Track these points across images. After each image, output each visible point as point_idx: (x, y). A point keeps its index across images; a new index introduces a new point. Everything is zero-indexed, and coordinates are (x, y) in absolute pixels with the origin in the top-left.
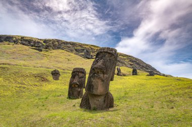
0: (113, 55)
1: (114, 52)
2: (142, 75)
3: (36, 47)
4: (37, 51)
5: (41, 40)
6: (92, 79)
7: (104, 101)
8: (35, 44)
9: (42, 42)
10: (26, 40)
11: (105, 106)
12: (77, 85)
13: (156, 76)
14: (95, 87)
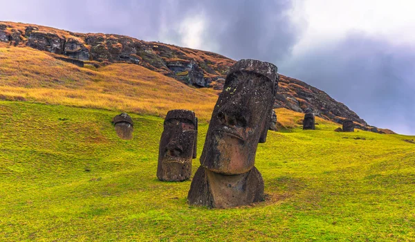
0: (268, 80)
1: (269, 72)
2: (326, 129)
3: (68, 54)
4: (75, 66)
5: (77, 36)
6: (217, 138)
7: (244, 188)
8: (63, 47)
9: (81, 41)
10: (40, 36)
11: (244, 197)
12: (179, 150)
13: (357, 132)
14: (224, 156)
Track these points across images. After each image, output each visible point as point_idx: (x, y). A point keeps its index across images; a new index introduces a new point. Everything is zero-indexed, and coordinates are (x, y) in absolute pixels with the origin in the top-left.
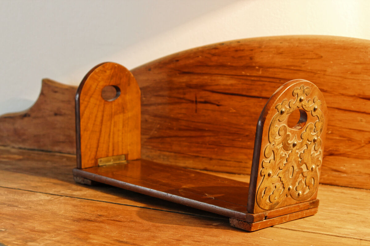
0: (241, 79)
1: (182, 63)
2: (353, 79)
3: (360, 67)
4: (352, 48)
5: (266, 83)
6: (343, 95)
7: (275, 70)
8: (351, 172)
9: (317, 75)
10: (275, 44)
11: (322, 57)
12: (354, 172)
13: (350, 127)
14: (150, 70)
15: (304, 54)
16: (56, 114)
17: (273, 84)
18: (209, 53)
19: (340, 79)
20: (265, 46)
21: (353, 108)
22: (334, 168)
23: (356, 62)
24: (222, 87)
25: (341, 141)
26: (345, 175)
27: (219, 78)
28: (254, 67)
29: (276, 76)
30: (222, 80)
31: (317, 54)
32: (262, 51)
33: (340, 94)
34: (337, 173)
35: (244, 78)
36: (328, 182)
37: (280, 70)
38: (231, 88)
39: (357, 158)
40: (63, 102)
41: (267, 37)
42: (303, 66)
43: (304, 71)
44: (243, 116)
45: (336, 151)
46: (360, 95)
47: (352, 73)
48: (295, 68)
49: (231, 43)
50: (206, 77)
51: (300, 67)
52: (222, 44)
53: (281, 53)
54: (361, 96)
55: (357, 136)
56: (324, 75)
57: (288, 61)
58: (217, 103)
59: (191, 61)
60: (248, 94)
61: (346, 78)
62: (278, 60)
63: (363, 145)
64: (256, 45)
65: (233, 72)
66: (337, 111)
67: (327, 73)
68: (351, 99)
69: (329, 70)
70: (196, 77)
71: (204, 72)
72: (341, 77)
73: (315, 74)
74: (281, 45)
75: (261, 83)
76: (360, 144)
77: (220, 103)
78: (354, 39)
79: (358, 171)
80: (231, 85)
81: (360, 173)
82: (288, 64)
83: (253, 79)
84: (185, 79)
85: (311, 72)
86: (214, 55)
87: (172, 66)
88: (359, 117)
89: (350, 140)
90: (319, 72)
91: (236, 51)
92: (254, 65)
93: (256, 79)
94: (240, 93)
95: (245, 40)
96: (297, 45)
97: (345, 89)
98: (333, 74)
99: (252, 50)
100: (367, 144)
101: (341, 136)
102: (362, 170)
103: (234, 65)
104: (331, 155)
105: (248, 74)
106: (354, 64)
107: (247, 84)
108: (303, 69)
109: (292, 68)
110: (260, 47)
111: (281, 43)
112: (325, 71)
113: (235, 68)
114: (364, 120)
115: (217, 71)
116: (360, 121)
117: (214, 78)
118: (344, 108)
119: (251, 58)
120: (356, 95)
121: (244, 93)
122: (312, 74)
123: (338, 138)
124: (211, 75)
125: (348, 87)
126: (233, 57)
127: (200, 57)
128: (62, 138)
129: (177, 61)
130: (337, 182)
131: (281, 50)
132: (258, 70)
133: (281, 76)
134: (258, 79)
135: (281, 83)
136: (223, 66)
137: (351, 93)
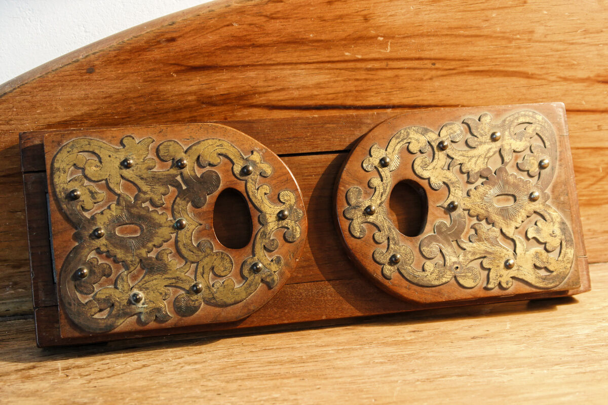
0: (340, 69)
1: (183, 45)
2: (587, 44)
3: (603, 16)
5: (401, 72)
6: (565, 79)
7: (424, 40)
9: (513, 44)
11: (525, 2)
14: (91, 71)
18: (260, 15)
19: (560, 47)
24: (296, 94)
27: (287, 72)
28: (374, 37)
29: (423, 55)
30: (295, 75)
33: (560, 77)
35: (351, 65)
38: (315, 92)
42: (485, 25)
43: (487, 37)
46: (599, 76)
47: (586, 32)
48: (467, 33)
50: (252, 74)
51: (479, 28)
54: (600, 79)
55: (591, 161)
56: (529, 40)
57: (453, 17)
59: (211, 38)
60: (358, 103)
61: (572, 44)
62: (430, 17)
63: (600, 177)
65: (324, 55)
67: (536, 36)
69: (540, 30)
70: (225, 75)
71: (245, 62)
72: (562, 42)
73: (510, 40)
75: (389, 73)
79: (589, 231)
80: (318, 86)
81: (595, 231)
82: (455, 24)
83: (370, 65)
84: (195, 84)
85: (503, 38)
86: (272, 17)
87: (156, 54)
90: (518, 36)
92: (373, 32)
93: (377, 65)
94: (339, 102)
97: (571, 66)
98: (548, 38)
100: (606, 174)
103: (323, 37)
105: (360, 57)
107: (357, 80)
108: (485, 32)
109: (462, 32)
112: (532, 32)
113: (327, 44)
114: (605, 127)
115: (281, 57)
116: (596, 128)
117: (272, 73)
119: (366, 19)
120: (592, 75)
121: (349, 102)
122: (504, 43)
124: (265, 66)
125: (575, 62)
126: (322, 19)
127: (236, 25)
129: (173, 40)
132: (383, 45)
133: (435, 52)
134: (383, 64)
135: (437, 69)
136: (296, 42)
137: (581, 74)
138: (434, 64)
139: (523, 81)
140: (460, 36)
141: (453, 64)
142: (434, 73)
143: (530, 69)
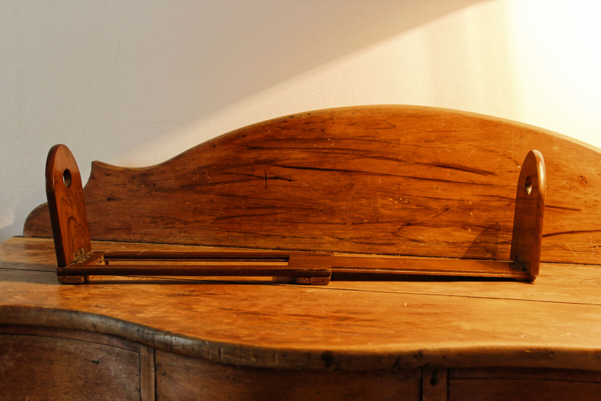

######

# What the exercise asks
Go back to the listing above. Copy word for word the lines from the one with "99: (252, 50)" through the one with "134: (258, 79)", and nothing more.

# Result
99: (252, 50)
100: (367, 144)
101: (341, 136)
102: (362, 170)
103: (234, 65)
104: (331, 155)
105: (248, 74)
106: (354, 64)
107: (247, 84)
108: (303, 69)
109: (292, 68)
110: (260, 47)
111: (281, 43)
112: (325, 71)
113: (235, 68)
114: (364, 120)
115: (217, 71)
116: (360, 121)
117: (214, 78)
118: (344, 108)
119: (251, 58)
120: (356, 95)
121: (244, 93)
122: (312, 74)
123: (338, 138)
124: (211, 75)
125: (348, 87)
126: (233, 57)
127: (200, 57)
128: (62, 138)
129: (177, 61)
130: (337, 182)
131: (281, 50)
132: (258, 70)
133: (281, 76)
134: (258, 79)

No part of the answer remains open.